§ CONSIGNE ÉCRITE A: Selon la biographie de Zigor, que signifie « Zigor » en langue basque ?

§ EXTRAIT DU DOCUMENT:
::::
Biographie
Pays natal, militantisme et écriture
Kepa Akixo, naît en 1947 et grandit dans un petit village montagnard du Pays Basque sud, en Guipuscoa. Enfant terrible, peu convaincu par l’école, il rejoint le Petit séminaire de Saturraran à l’âge de onze ans où il découvre l’océan et les textes bibliques. Cette rencontre avec l’eau et les écritures sacrées, leur métaphysique et leur profondeur, est déterminante dans le parcours autodidacte de Zigor. A 14 ans, il travaille dans un atelier comme ajusteur tourneur et excelle en pelote basque. Ses réflexes d’ouvrier puis de pelotari ont une incidence sur le geste artistique à venir, comme un élan renouvelé du mur à l’œuvre.
S’ensuivent plusieurs années de militantisme en pleine période du franquisme, durant lesquelles Kepa Akixo s’engage pleinement dès l’âge de 16 ans. Aux textes spirituels s’ajoutent ceux de la résistance pour un Pays Basque libre, dans son entité et sa langue. Cette période donne son nom à l’artiste, Zigor (le fouet, en langue basque) et raconte les racines d’une poésie organique, là où la fragilité révèle ce qu’elle a de plus solide, qu’il s’agisse de la nature, de la forme ou de l’homme.
::::
§ DONNÉES DE TRAVAIL:
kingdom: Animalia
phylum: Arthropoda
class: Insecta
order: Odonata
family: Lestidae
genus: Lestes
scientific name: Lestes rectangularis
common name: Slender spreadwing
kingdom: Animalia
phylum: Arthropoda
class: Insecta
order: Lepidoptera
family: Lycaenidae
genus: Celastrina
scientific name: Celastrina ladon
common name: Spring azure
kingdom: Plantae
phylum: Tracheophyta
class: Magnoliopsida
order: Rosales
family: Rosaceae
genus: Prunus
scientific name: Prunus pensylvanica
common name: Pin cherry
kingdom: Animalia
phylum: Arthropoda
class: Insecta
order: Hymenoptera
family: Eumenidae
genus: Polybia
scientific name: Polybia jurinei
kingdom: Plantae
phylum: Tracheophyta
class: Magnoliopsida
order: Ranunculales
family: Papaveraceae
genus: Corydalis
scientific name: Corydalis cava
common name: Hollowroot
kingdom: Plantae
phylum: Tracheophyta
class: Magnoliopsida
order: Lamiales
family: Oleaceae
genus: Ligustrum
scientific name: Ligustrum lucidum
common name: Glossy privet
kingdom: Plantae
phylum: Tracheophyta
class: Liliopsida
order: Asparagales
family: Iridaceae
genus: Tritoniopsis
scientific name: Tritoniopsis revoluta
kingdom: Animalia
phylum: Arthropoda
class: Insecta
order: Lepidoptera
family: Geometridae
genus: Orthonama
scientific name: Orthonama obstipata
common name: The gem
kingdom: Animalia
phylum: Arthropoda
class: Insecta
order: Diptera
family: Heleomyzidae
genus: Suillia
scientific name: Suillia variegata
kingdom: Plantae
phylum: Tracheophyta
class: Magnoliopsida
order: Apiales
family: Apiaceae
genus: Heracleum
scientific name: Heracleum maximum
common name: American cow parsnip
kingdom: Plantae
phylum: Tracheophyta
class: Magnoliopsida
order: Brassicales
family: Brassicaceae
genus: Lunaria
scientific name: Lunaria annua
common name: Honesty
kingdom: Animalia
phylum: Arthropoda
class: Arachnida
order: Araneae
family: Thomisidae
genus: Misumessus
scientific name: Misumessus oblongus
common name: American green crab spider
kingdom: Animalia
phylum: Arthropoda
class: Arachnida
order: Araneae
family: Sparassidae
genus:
::::
§ CONSIGNE ÉCRITE B: Recopiez à l'identique, dans les enregistrements, les lignes allant de celle qui contient « family: Oleaceae » jusqu'à celle qui contient « scientific name: Orthonama obstipata », cette dernière comprise.

§ RÉPONSE COMPLÈTE A: Le fouet.

§ RÉPONSE COMPLÈTE B:
family: Oleaceae
genus: Ligustrum
scientific name: Ligustrum lucidum
common name: Glossy privet
kingdom: Plantae
phylum: Tracheophyta
class: Liliopsida
order: Asparagales
family: Iridaceae
genus: Tritoniopsis
scientific name: Tritoniopsis revoluta
kingdom: Animalia
phylum: Arthropoda
class: Insecta
order: Lepidoptera
family: Geometridae
genus: Orthonama
scientific name: Orthonama obstipata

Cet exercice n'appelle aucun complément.